Task item. Which lines of the listing below contain the word "CIRCLE"? Copy each of them.
** Opening Record extracts block **
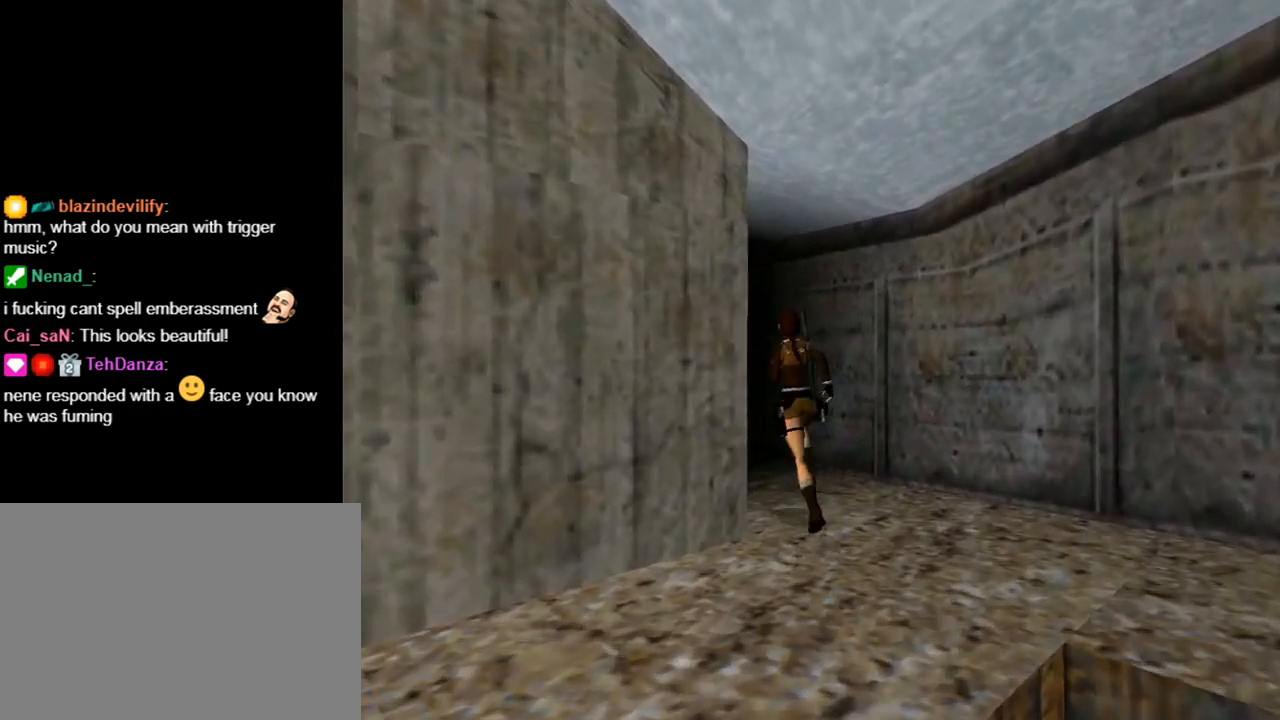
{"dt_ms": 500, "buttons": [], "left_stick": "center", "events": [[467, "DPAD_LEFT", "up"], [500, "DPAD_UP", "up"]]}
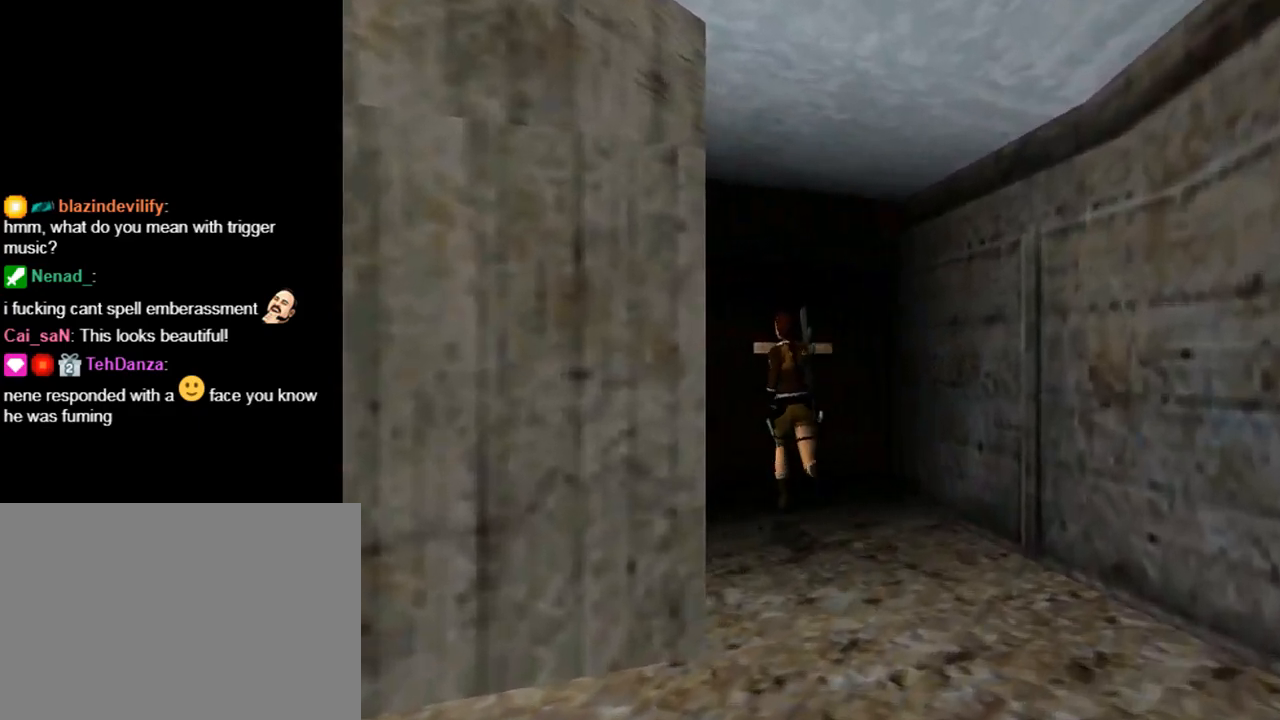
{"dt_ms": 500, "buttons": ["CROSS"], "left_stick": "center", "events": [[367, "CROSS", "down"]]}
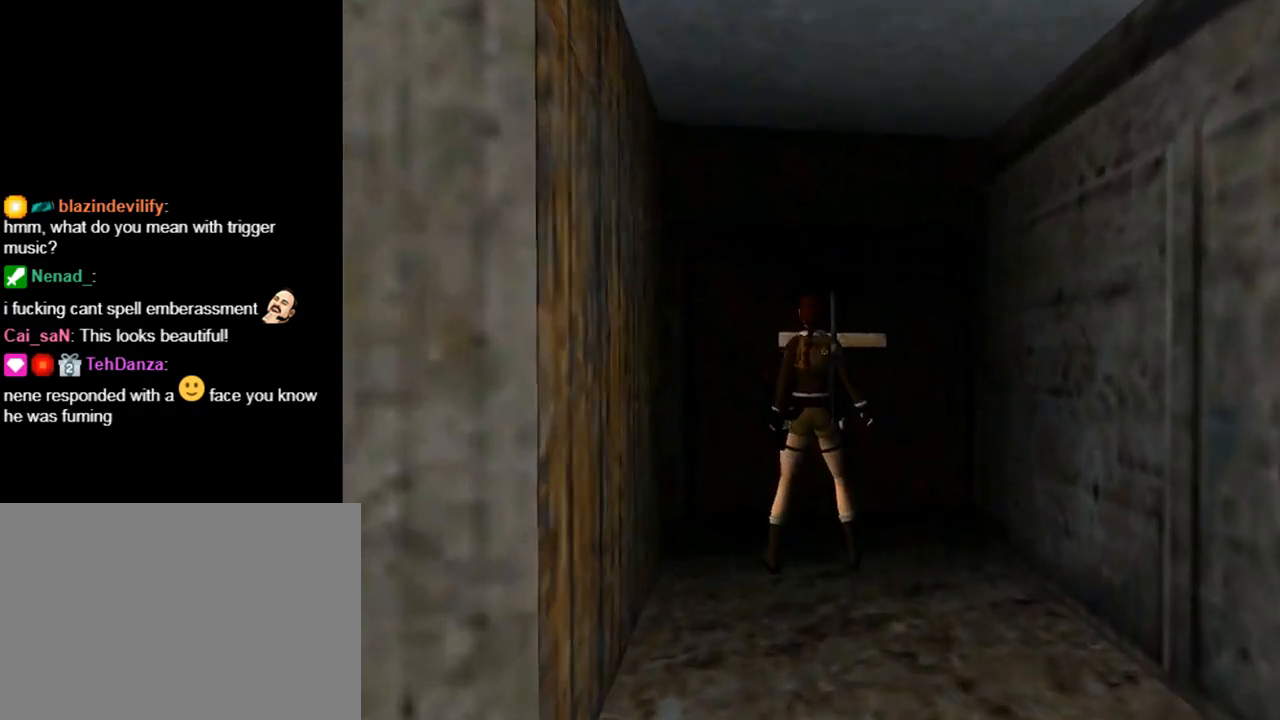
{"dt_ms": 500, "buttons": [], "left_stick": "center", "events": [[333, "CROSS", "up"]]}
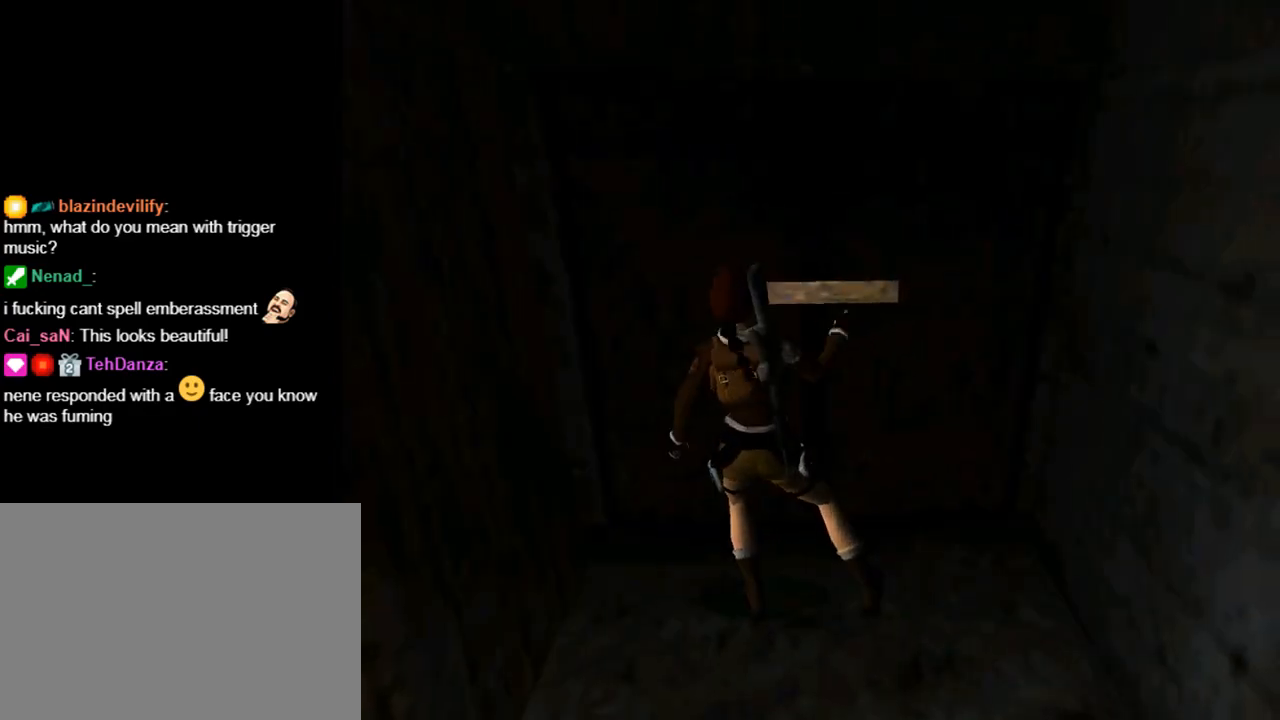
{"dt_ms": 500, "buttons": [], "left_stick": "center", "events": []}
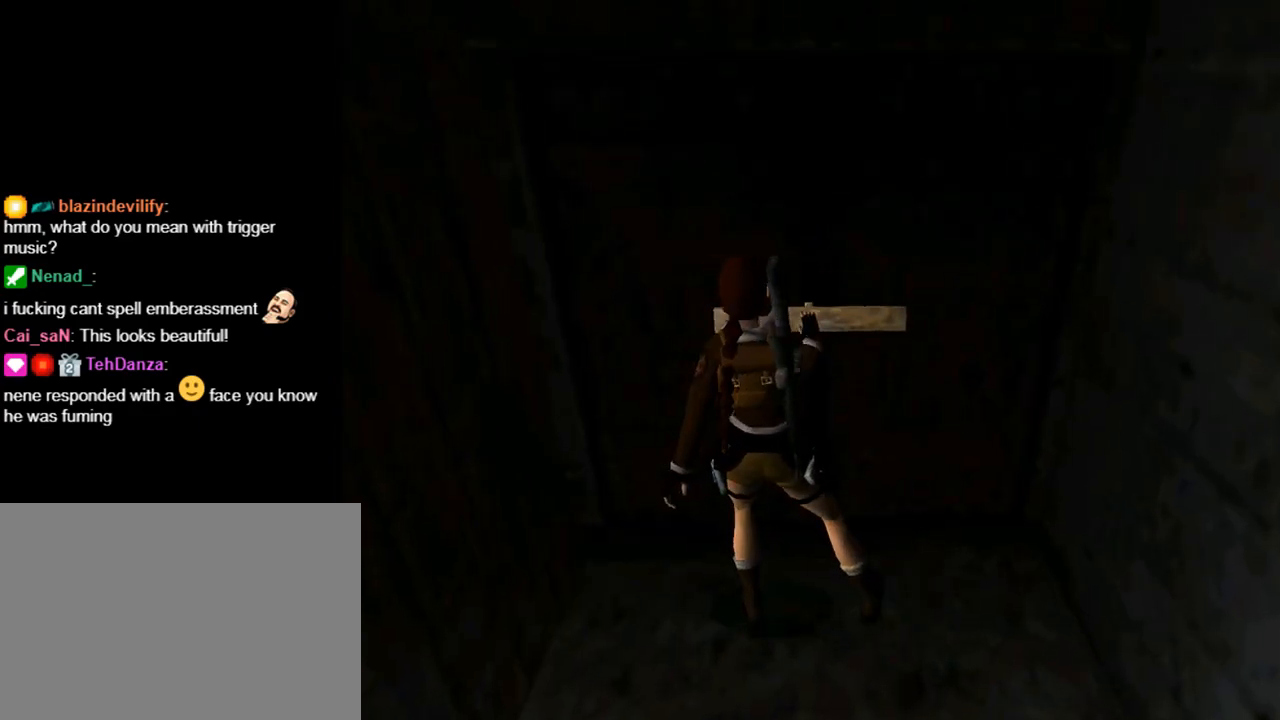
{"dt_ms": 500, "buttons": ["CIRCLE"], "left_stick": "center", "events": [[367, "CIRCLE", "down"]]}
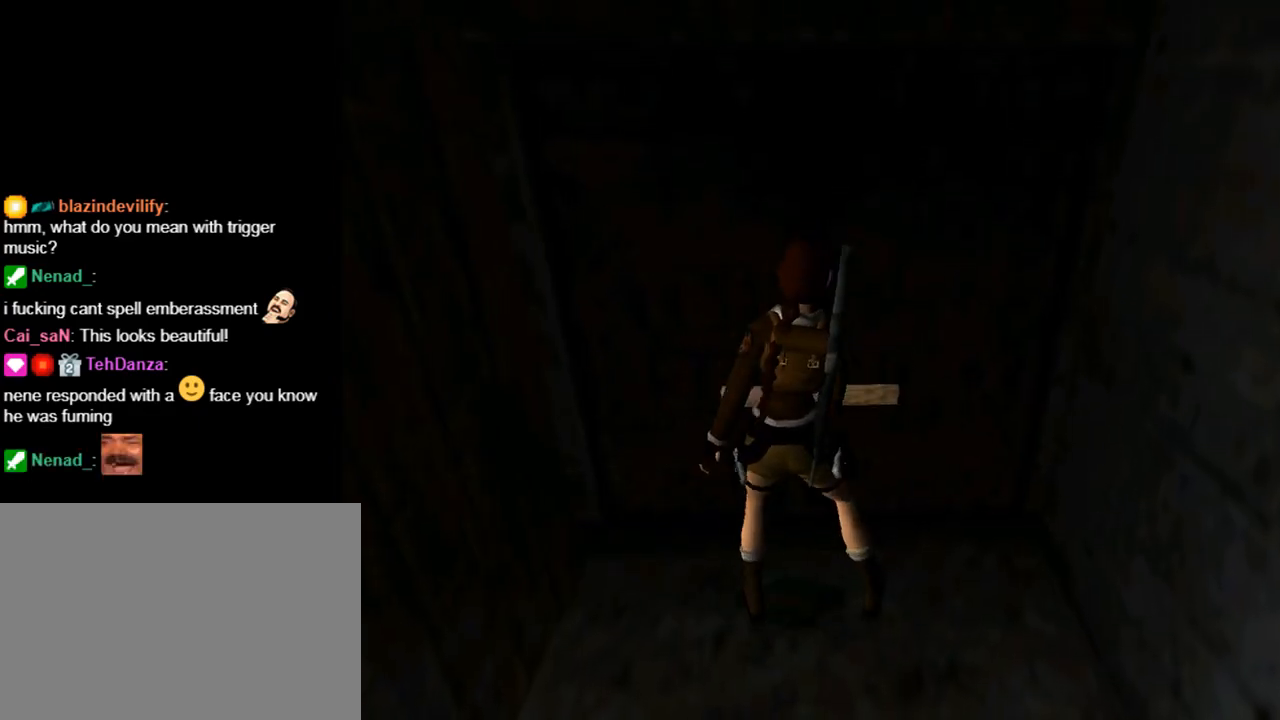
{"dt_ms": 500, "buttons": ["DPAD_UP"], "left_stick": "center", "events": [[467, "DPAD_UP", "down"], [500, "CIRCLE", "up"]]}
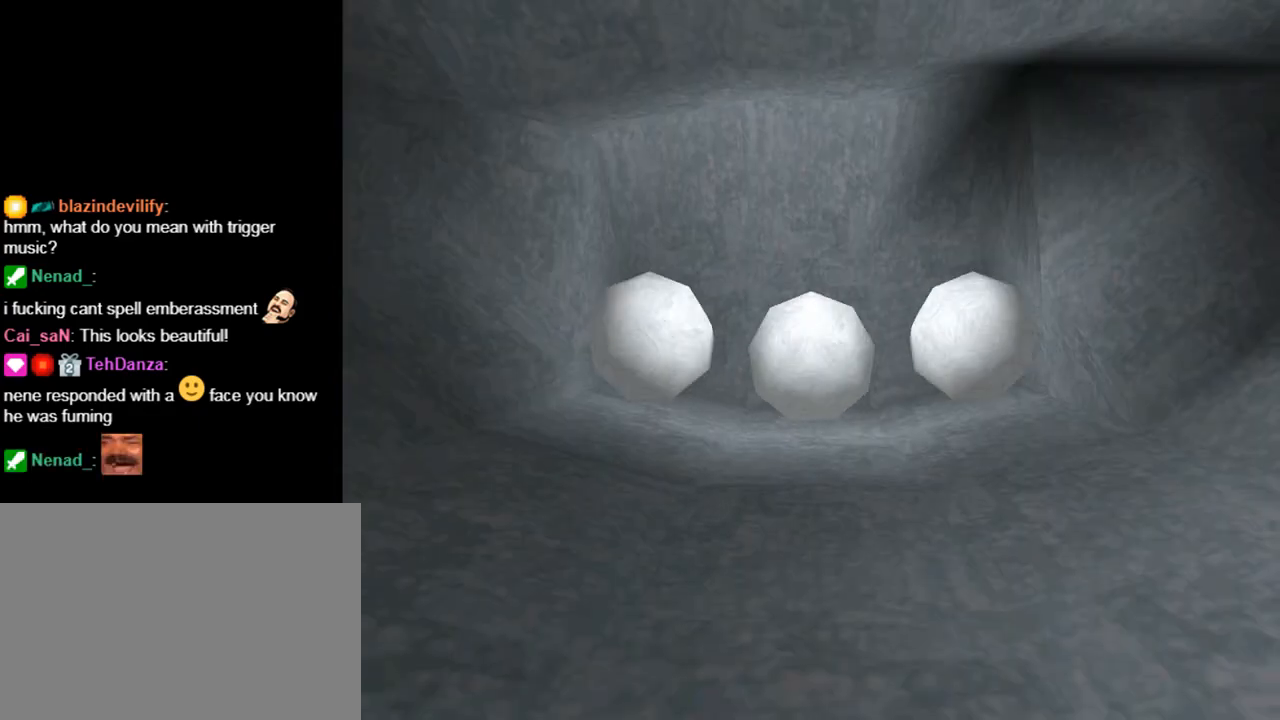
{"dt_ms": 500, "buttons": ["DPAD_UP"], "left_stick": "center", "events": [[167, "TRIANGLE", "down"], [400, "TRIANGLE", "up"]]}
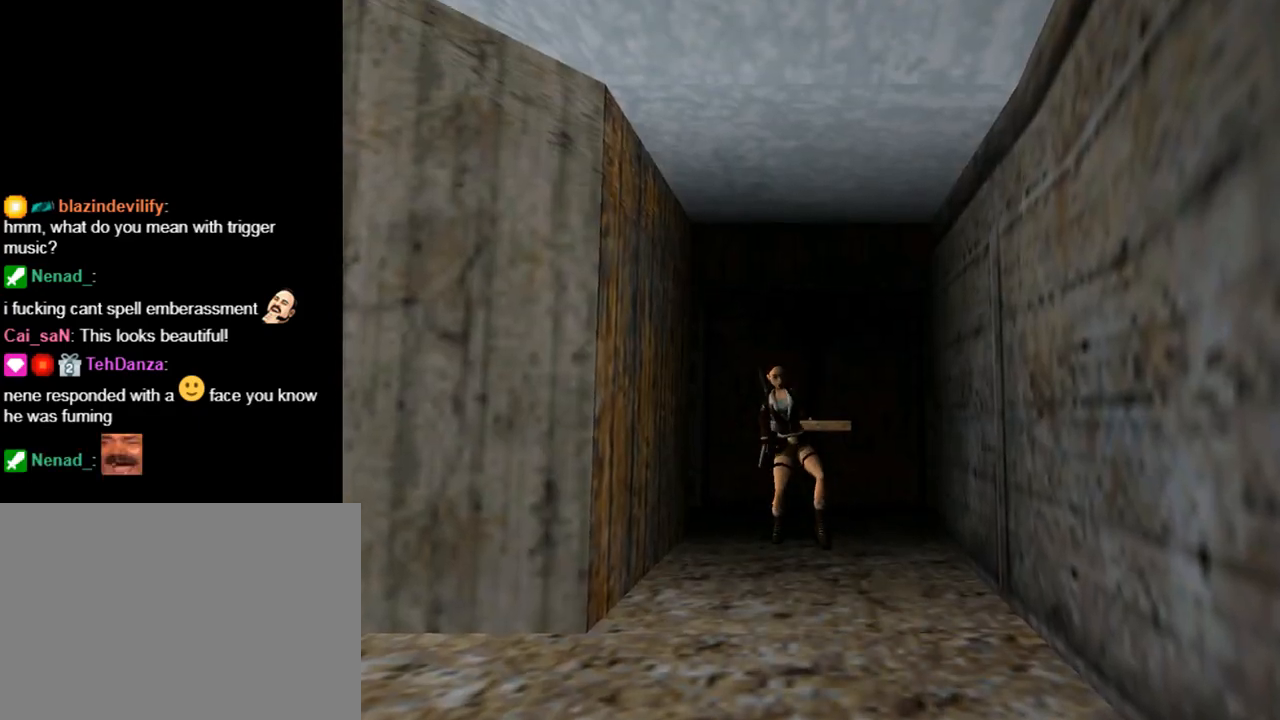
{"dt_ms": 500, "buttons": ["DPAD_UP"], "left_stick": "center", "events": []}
** Closing Record extracts block **
Expected output.
{"dt_ms": 500, "buttons": ["CIRCLE"], "left_stick": "center", "events": [[367, "CIRCLE", "down"]]}
{"dt_ms": 500, "buttons": ["DPAD_UP"], "left_stick": "center", "events": [[467, "DPAD_UP", "down"], [500, "CIRCLE", "up"]]}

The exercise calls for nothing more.